**STUDY TEXT:**
BEGIN
That's not to say nothing happened in those first two seasons. The pay-offs for your patience have been hugely rewarding. It's just that they've revolved around subtler things.
Instead of Mexican drug lords coming guns blazing for our heroes, a major plot line revolved around how an 'i' came to be undotted and a 't' came to be uncrossed in an almost irrelevant legal document.
Riveting stuff, I'm sure we can agree...
Thing is, it was. With characters heavy with history and laden with backstory, the teeny details of the world's most boring legal case became the basis for gripping, intense television.
When Lightbox brought star Bob Odenkirk down to New Zealand last month to promote the third season I asked him about the nature of the show's slow burn. He described it as Gilligan and Gould "methodically setting up the dominoes".
Season three, he assured me, was when these dominoes would begin to topple. "Boom! Boom! Boom!" was his description of how it would play out. This has proved to be right on the money.
END
**AVAILABLE DATA:**
BEGIN
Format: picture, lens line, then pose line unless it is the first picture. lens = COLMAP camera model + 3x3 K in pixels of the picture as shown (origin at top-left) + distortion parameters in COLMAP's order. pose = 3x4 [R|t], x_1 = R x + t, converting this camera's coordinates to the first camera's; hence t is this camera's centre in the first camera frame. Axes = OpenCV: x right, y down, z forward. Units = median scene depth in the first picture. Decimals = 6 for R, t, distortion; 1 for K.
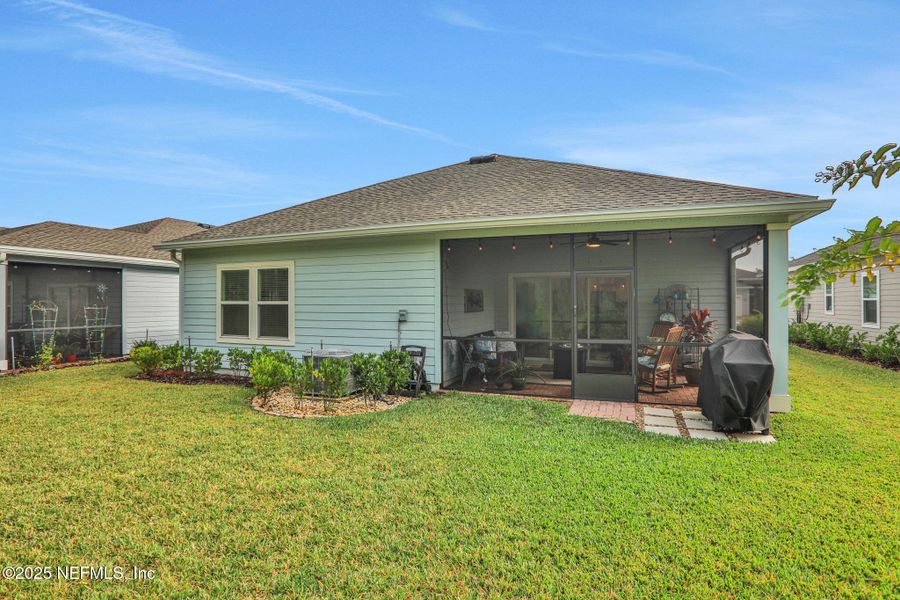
lens RADIAL K [[453.8, 0, 450.0], [0, 453.8, 300.0], [0, 0, 1]] dist [-0.037959, 0.000553]
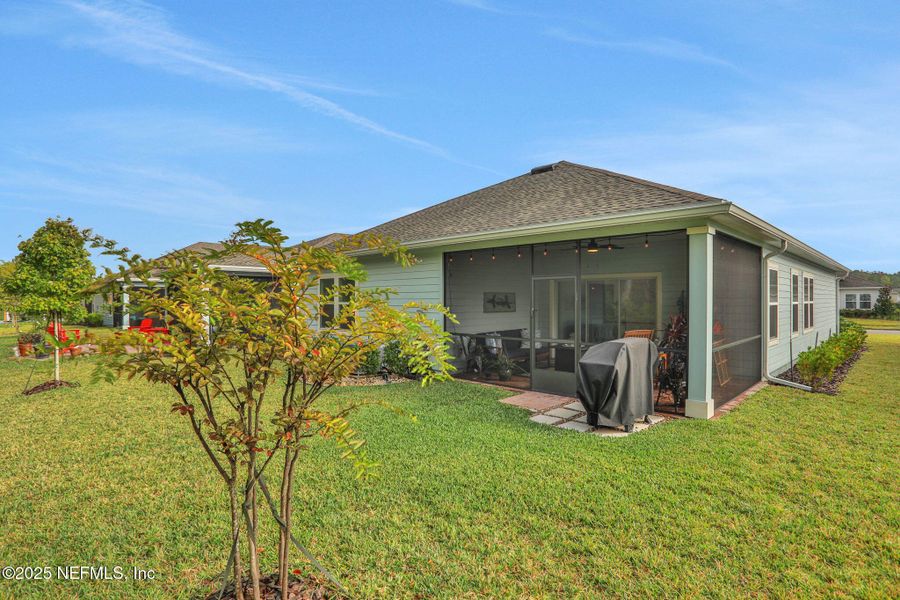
lens RADIAL K [[453.8, 0, 450.0], [0, 453.8, 300.0], [0, 0, 1]] dist [-0.037959, 0.000553]
pose [[0.914681, 0.001668, -0.404172, 0.478154], [-0.000206, 0.999993, 0.003660, -0.010727], [0.404176, -0.003264, 0.914676, -0.098464]]
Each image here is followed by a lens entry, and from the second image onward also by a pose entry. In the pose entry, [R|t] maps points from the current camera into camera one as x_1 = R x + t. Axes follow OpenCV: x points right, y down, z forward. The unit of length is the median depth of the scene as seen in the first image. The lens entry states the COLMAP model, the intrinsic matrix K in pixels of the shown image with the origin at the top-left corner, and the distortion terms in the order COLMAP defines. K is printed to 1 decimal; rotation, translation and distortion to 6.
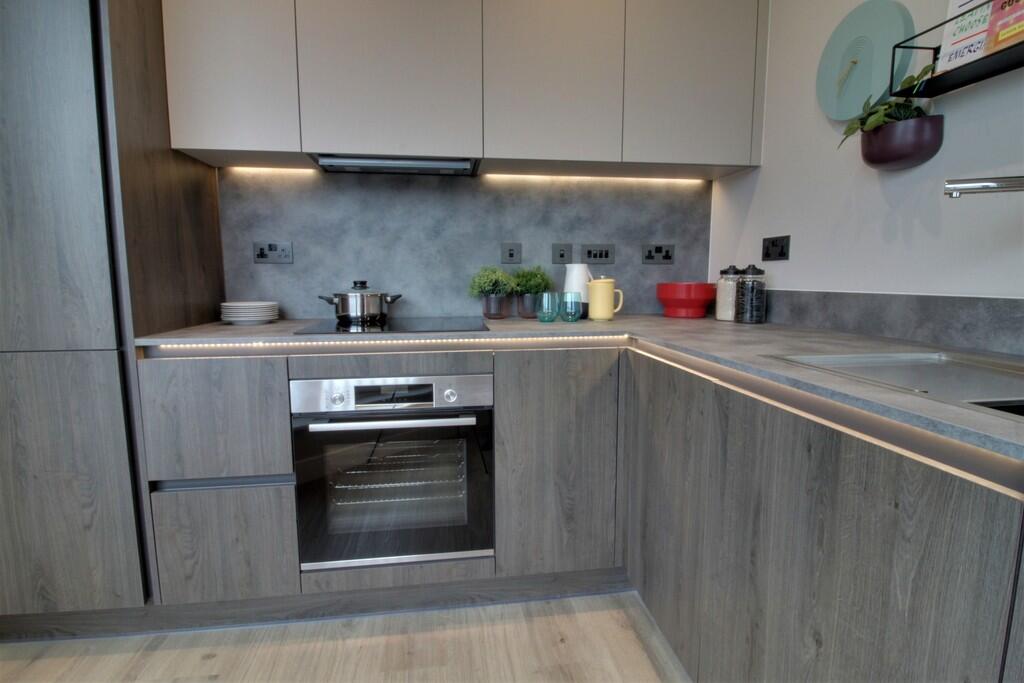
lens RADIAL K [[494.1, 0, 508.0], [0, 494.1, 337.5], [0, 0, 1]] dist [0.002398, -0.015258]
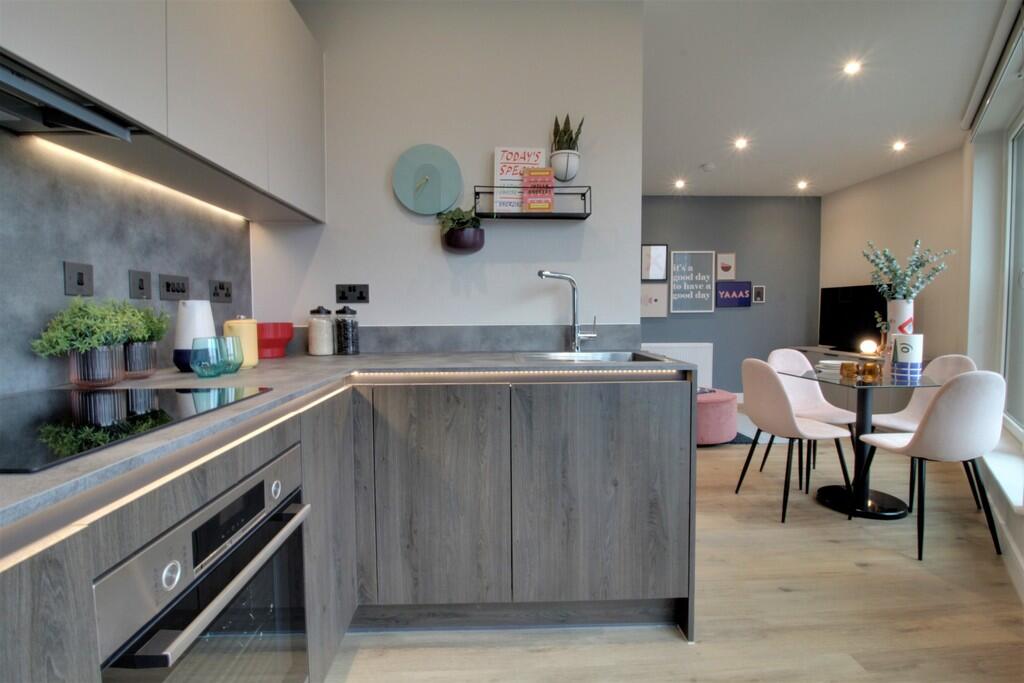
lens RADIAL K [[481.5, 0, 510.4], [0, 481.5, 337.1], [0, 0, 1]] dist [0.000362, 0.000040]
pose [[0.105273, -0.048091, 0.993280, -0.699335], [0.124928, 0.991556, 0.034767, -0.070533], [-0.986565, 0.120429, 0.110392, 0.543368]]
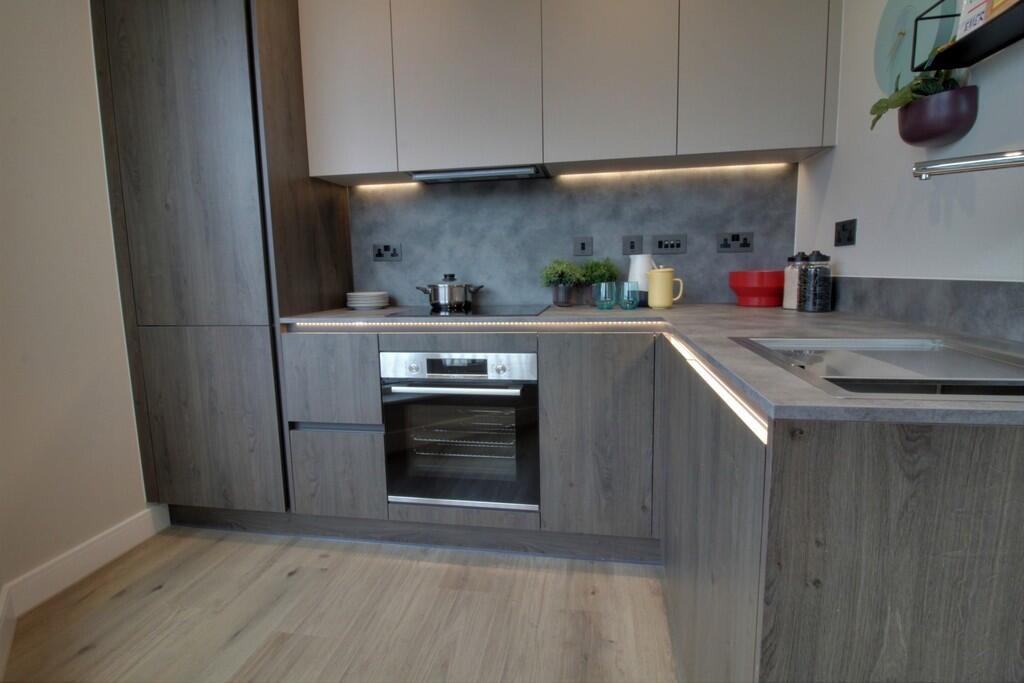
END
**PROBLEM SET:**
1. In the passage about the TV series, how did Bob Odenkirk describe the show's slow burn?
2. From the passage about the TV series, quote the stretch from "That's not to" through "we can agree...".
Work from the passage about the TV series alone.

**SOLUTIONS TO EACH TASK:**
1. He described it as Gilligan and Gould "methodically setting up the dominoes."

2.
That's not to say nothing happened in those first two seasons. The pay-offs for your patience have been hugely rewarding. It's just that they've revolved around subtler things.
Instead of Mexican drug lords coming guns blazing for our heroes, a major plot line revolved around how an 'i' came to be undotted and a 't' came to be uncrossed in an almost irrelevant legal document.
Riveting stuff, I'm sure we can agree...